Politique et diplomatie - Le roseau de l'Euphrate
Le roseau plie et ne rompt pas. En seize ans de guerres et de crises, le pays des deux rivières — le Tigre et l’Euphrate — a parfois plié. Il n’a jamais volé en éclats. Qu’on le déplore, qu’on s’en accommode ou qu’on s’en félicite, un quintuple constat s’impose. Son territoire n’a pas été amputé. Son régime demeure en place. Son économie ne s’est pas effondrée. Son crédit auprès des autres pays arabes s’est peu à peu restauré. Son habilité lui vaut de sauvegarder la fierté nationale sans pour autant rompre avec le Conseil de sécurité. Celui-ci a imposé à l’Irak de lourdes obligations. Certes, dans leur principe, elles répondent à un louable souci de prudence, dicté par la fragilité de la région ; mais plus le temps passe et plus le traitement réservé à cet État contraste avec les avantages dont bénéficient d’autres États de cette même région, au passé lui aussi belliqueux.
Depuis sept ans, en effet, il est soumis à un dispositif juridique draconien.
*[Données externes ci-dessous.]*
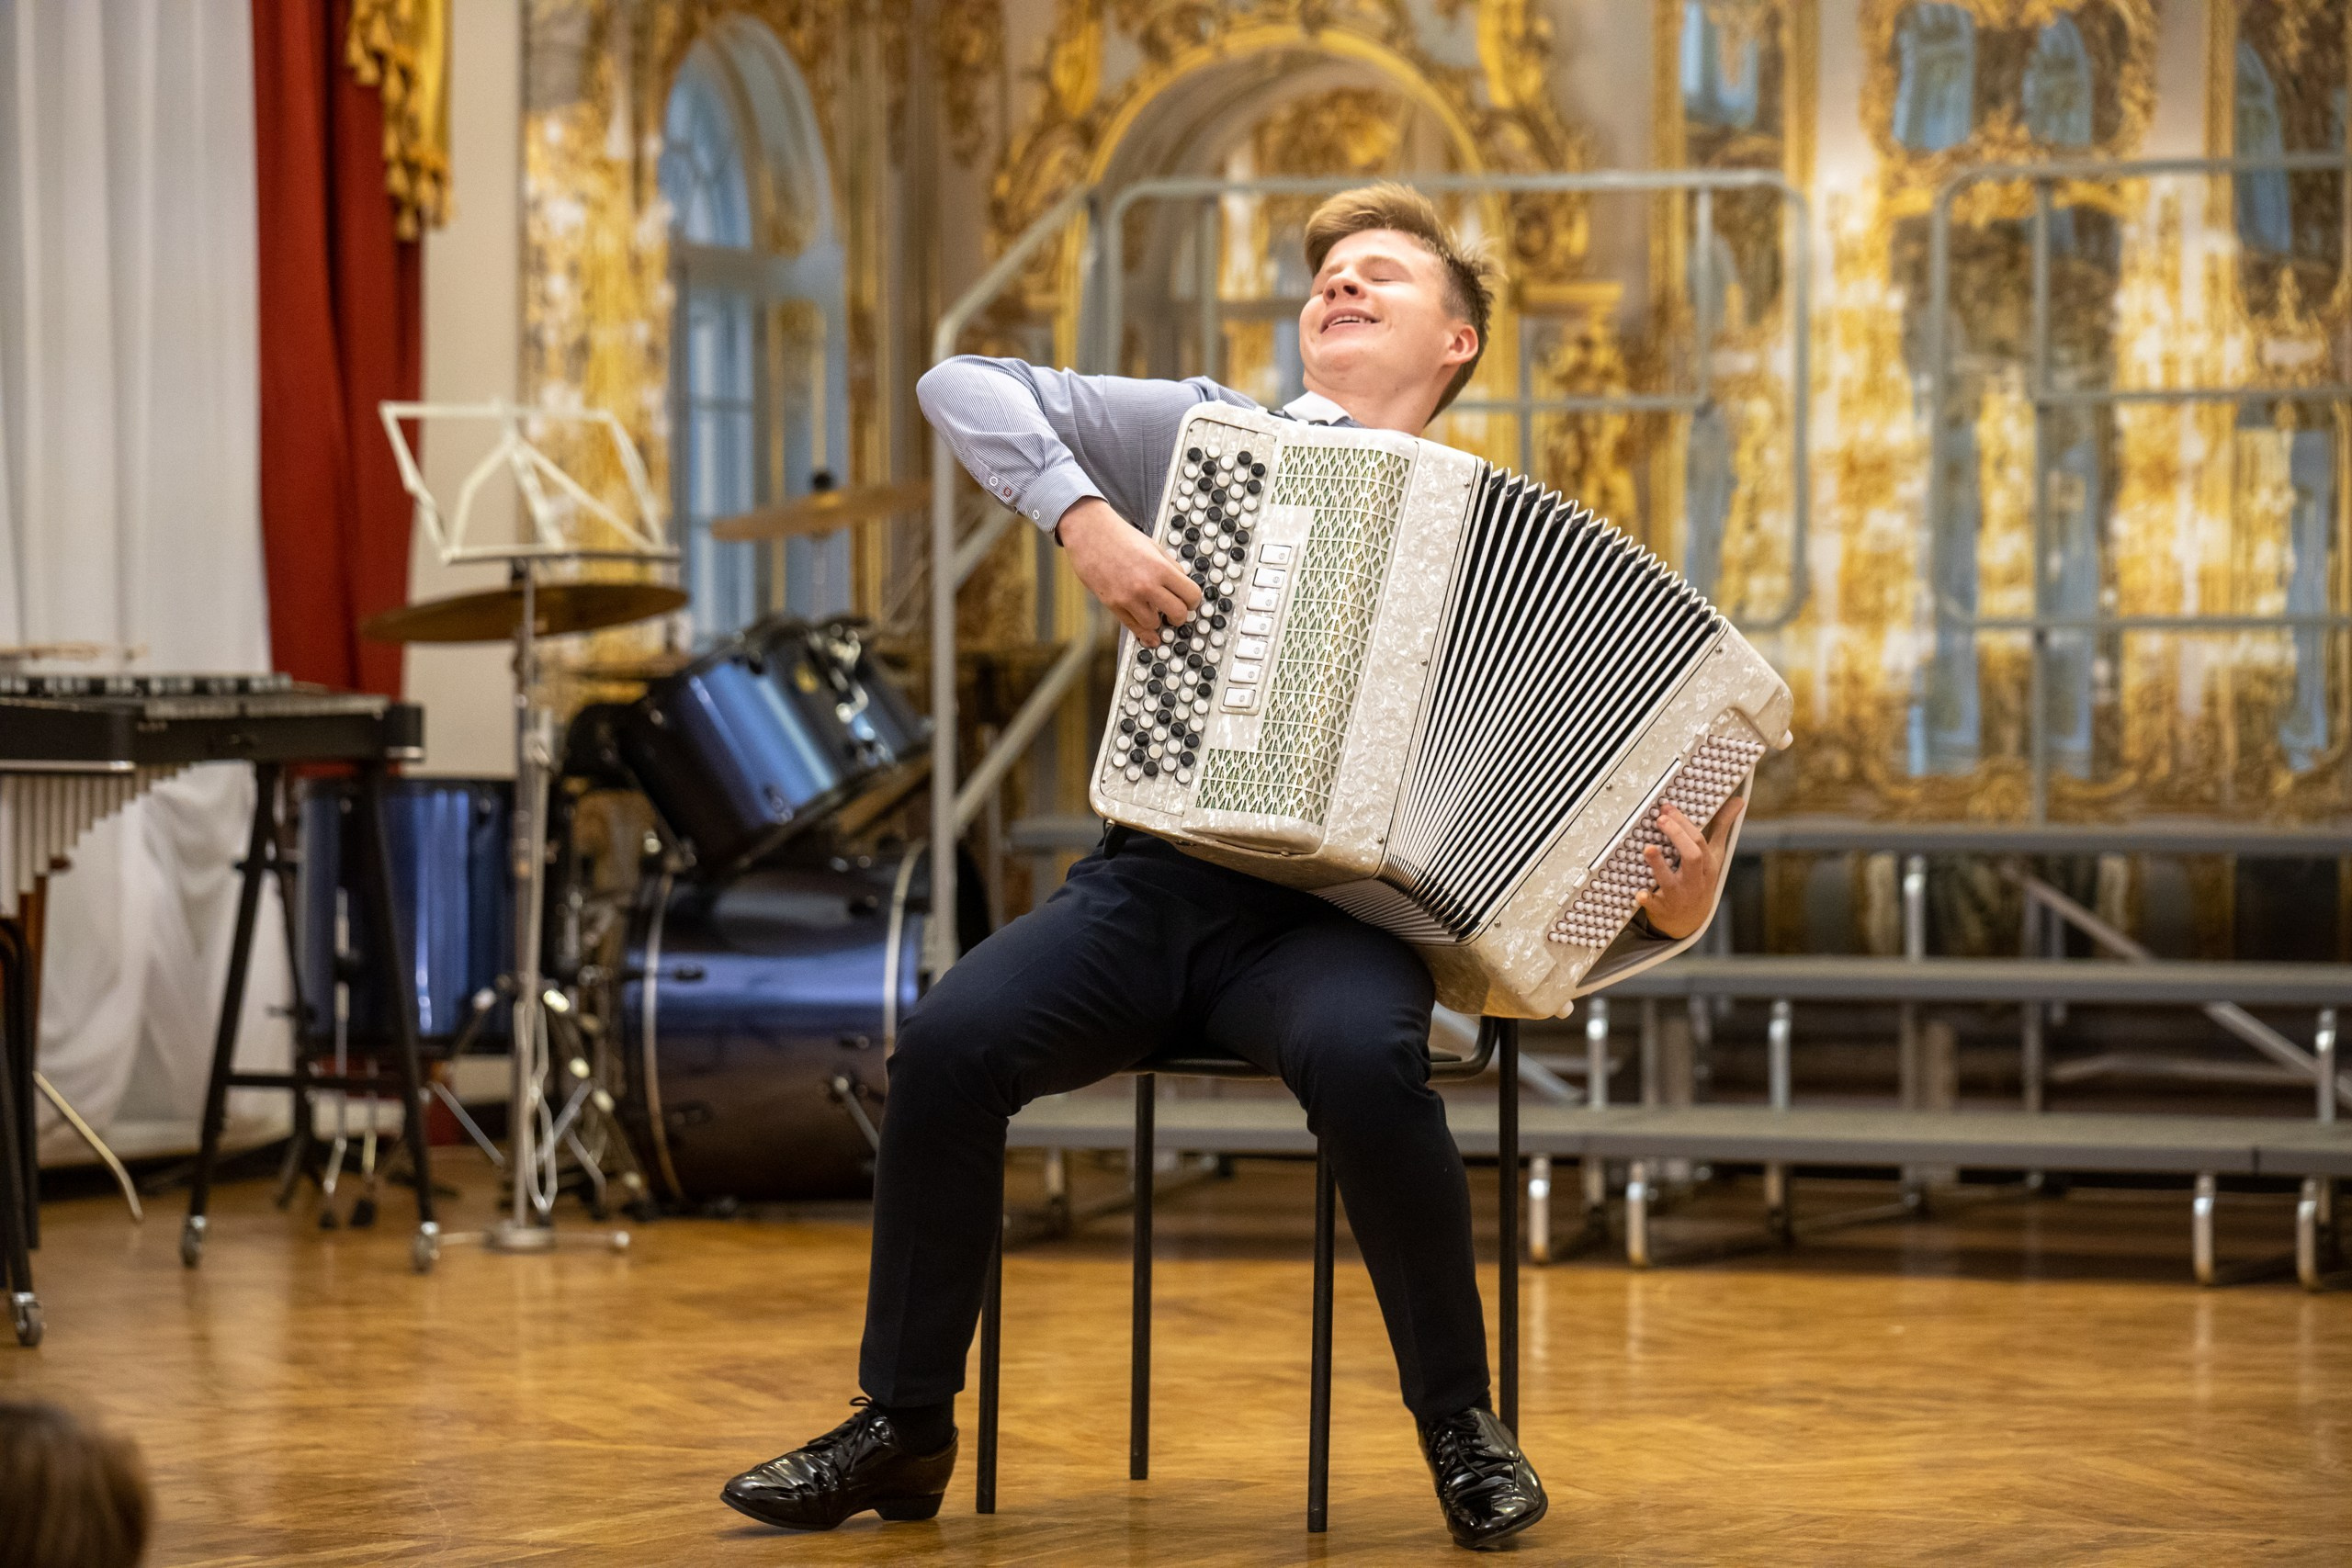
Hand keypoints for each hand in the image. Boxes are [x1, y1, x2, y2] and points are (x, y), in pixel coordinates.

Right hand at [1058, 498, 1203, 643]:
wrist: (1090, 533)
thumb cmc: (1121, 537)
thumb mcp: (1154, 547)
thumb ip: (1171, 567)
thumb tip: (1182, 586)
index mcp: (1161, 568)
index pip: (1191, 595)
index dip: (1193, 601)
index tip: (1190, 603)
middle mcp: (1146, 585)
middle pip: (1178, 613)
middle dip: (1180, 616)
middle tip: (1176, 613)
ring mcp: (1128, 597)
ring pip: (1155, 624)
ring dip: (1158, 622)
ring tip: (1155, 613)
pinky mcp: (1113, 604)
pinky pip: (1133, 627)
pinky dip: (1144, 633)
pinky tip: (1149, 637)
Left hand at [1635, 796, 1743, 940]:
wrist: (1690, 921)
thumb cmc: (1702, 879)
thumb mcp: (1715, 856)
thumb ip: (1722, 827)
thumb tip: (1739, 800)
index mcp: (1708, 865)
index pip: (1699, 841)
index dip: (1683, 823)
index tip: (1667, 808)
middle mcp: (1695, 879)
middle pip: (1692, 857)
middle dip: (1677, 836)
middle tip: (1660, 819)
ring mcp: (1679, 895)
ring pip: (1670, 880)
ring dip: (1658, 865)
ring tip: (1648, 848)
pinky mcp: (1662, 908)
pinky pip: (1655, 904)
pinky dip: (1647, 899)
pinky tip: (1640, 893)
Le 3 avril 1991, le Conseil approuvait la résolution 687, qui lui prescrivait de rendre inutilisables les armes nucléaires, chimiques et bactériologiques dont il aurait pu disposer, ainsi que les missiles d’une portée supérieure à 150 kilomètres, de ne pas en fabriquer ni en acquérir et d’accepter une inspection internationale. Un strict embargo décidé lors de l’invasion du Koweït ne devait être levé que si ces exigences étaient satisfaites (1).
L’embargo entraîne de sévères restrictions alimentaires qui font souffrir la population. Une résolution dite « pétrole contre nourriture », autorisant l’achat limité de vivres et de médicaments contre la vente de pétrole, n’a apporté qu’un mince palliatif à cette pénible situation. Elle est arrivée bien tard puisqu’elle n’a été votée qu’en 1995, et, qui plus est, n’a pu prendre effet que l’année suivante. Elle est moins généreuse dans la réalité que sur le papier : les ventes semestrielles de pétrole, au lieu des 2 milliards de dollars prévus, n’ont jamais dépassé 1,3 milliard, dont il faut défalquer de coûteuses indemnisations, à commencer par la couverture des frais d’inspection. Elle crée une zone d’exception en plaçant les vastes provinces kurdes sous l’administration des Nations unies pour ce qui est de son application. Elle s’ensevelit sous une montagne de paperasse, multipliant du même coup les occasions de freiner ou d’arrêter des mécanismes compliqués, d’autant qu’à Bagdad se réveillent alors des susceptibilités à fleur de peau.